My first thought on this assignment in coherence with last weeks reading was the impact of the food monopoly in my life. Let me explain, I live with my grandmother who definitely has a monopoly over what I eat. On one hand, I am grateful that she buys and usually has food ready for me after my long days of school and she does comply to some social responsibility to comply to my no meat but fish standards of eating. Other that that, I have little “choice” on what I eat. My cost- benefit analysis as Richard Posner explained that people make in some approximation in their decisions is so true. The food I eat is free and so I could choose to scrap up my almost non-existent income to buy couscous, parsley, and mint for tabouli or settle for Mortons fish sticks with Siracha fancy-sauce. I am aware that I could specifically ask for these things or sneak them into her epic grocery list for the week but my cost to possibly not making her feel that her kind food preparation of leftovers from the day at 9pm when I get home for 2 ½ hour Spanish class isn’t appreciated. If I would decline then it is me who has to scrap together food form items that I still haven’t ultimately chosen, but are only there because she has previously purchased them.
I see my microeconomics of my food “choices” as a very good example of what many people are faced with on a grander scale.
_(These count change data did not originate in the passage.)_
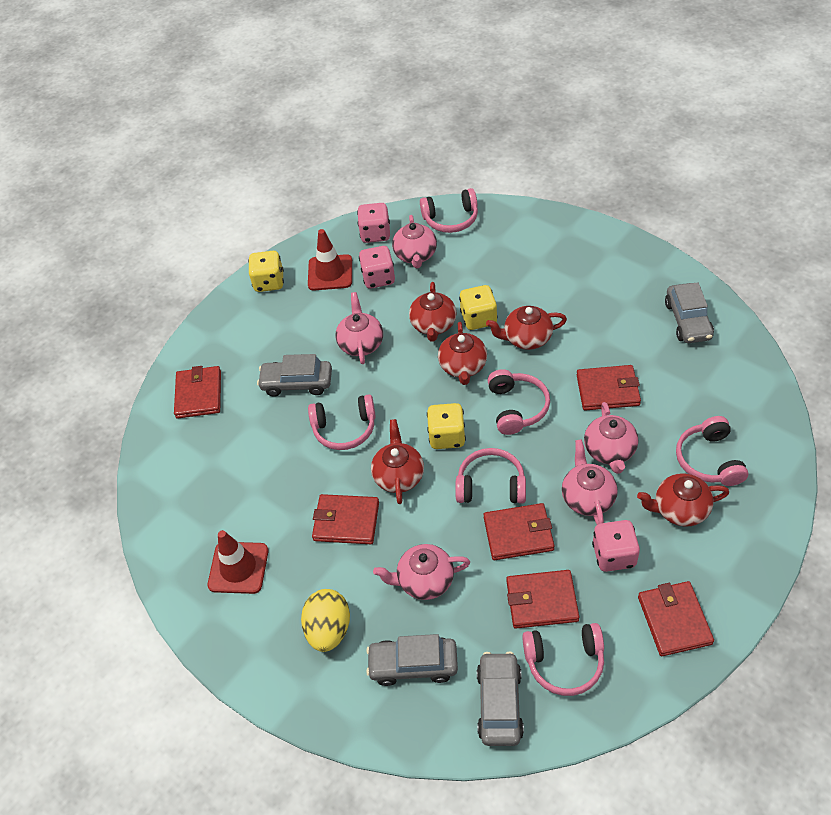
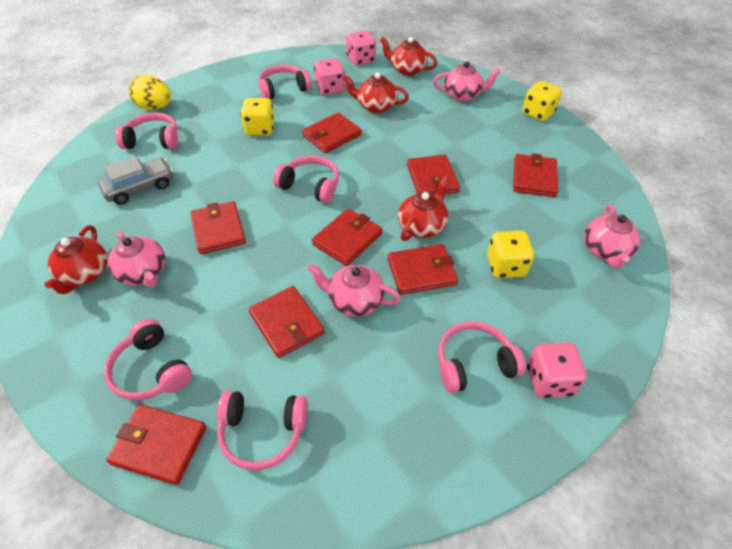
grey car: 4 -> 1
pink teapot: 5 -> 4
red teapot: 5 -> 4
red traffic cone: 2 -> 0
red wallet: 6 -> 8

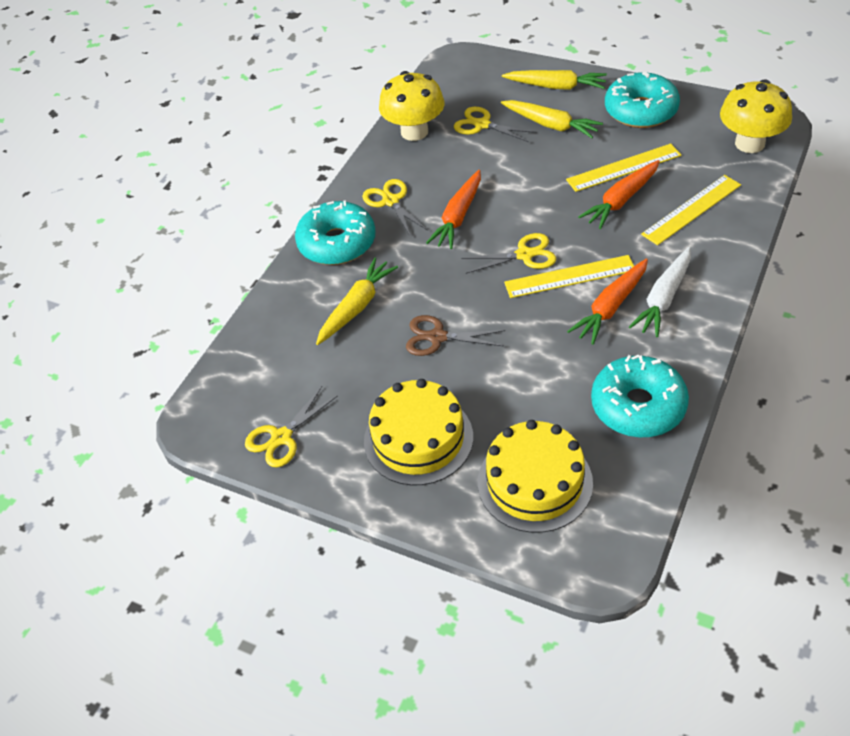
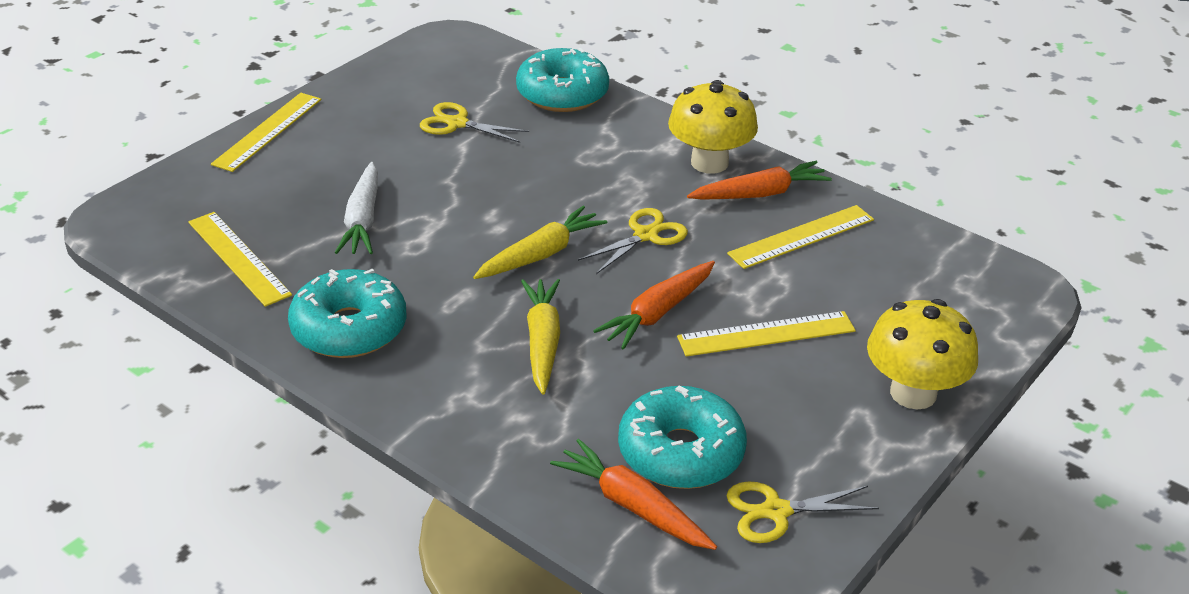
brown scissors: 1 -> 0
yellow cake: 2 -> 0
yellow carrot: 3 -> 2
yellow ruler: 3 -> 4
yellow scissors: 4 -> 3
In almost every level of food purchases a higher power is choosing for us what will be available for us to eat. Even farmers markets may have a business office that grants permits for booth placement and variety of produce. Grocery stores, as Pollen points out are seemingly stocked by the corn industry, produced under which Milton Friedman aptly described as a governmentally run cartel. As we all could possibly gain form the point of this assignment is the fact that most of us are under the illusion that we are choosing or are able ot choose a vast amount of products, when in fact many of which have been previously filter and displayed right in front of us that we are convinced that it is the easiest and most convenient to our cost-benefit approximations of what we eventually end up deciding on. Yet it seems to me that all of our choices have been laid out for us systematically in on way or another. (for a great explanation of how this works check out Malcolm Gladwell on TED.com explaining how we got so many varieties of spaghetti sauces!) Found here: http://www.ted.com/talks/lang/eng/malcolm_gladwell_on_spaghetti_sauce.html
I lived with my grandma for a long time and any kind of food choice is definitely hard there. I think that the best food is really the food made with love, even if that is super cliche--and that is exactly what grandmas are famous for.
ReplyDeleteIf you try to explain vegetarianism to my grandmother, she sees this as a mental disorder and then immediately applies it to all her grandkids. This is a remarkable deterrent because it means that more people than grandma are baffled and/or annoyed by any kind of dietary preferences that aren't diabetes.
At any rate, it's really important to realize how important who we are eating with impacts what we eat and how much we enjoy it!
My grandma LOVED my with food. Maybe that's why I love food. But she cooked pretty much the way her grandmother would have (except with gas and refrigerators). But your grandma is in a really different place.